Infectious diseases have long been regarded as diseases of the South and chronic diseases as those of the North. With the globalization of exposures, climate change, and improvement in the control of transmissible diseases, these frontiers are becoming somewhat blurred.
With the lengthening of life-expectancy of HIV positive patients, linked to the use of effective anti-retroviral therapy, and the accompanying aging of the HIV positive populations, cancer became a noticeable cause of serious morbidity and mortality in the North. Studies in the South are still limited despite the fact that two-thirds of the world HIV positive population lives in sub-Saharan Africa.

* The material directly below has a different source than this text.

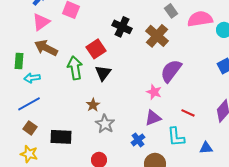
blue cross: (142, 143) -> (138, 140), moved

Comparing results of studies on HIV and cancer from the South and the North, a pattern emerges. For Kaposi's sarcoma, non-Hodgkin lymphoma and cervical cancer, the association with HIV positivity, albeit remaining strong is weaker than the one found in the North. For non-AIDS classifying cancers, the directions of the associations are the same as in the North but detailed comparison of their magnitude is prevented by the paucity of data.
Potential explanations for these results include different background rates of the cancers in the South and the North (weaker association with higher background rates), as well as more frequent competing causes of death and later or missed diagnosis of cancer in the South. We propose a common physiopathological mechanism based on the role of immunity or lack thereof in cancer occurrence. The most likely candidate for this impaired immune background is the role in the South of infectious and tropical diseases. We thus suggest to investigate the association between a wide panel of biological agents and cancers, with evaluation of interaction with other carcinogenic behavioral and environmental exposures. This can only be done through a concerted effort of South and North epidemiologists, clinicians and biologists with complementary expertise.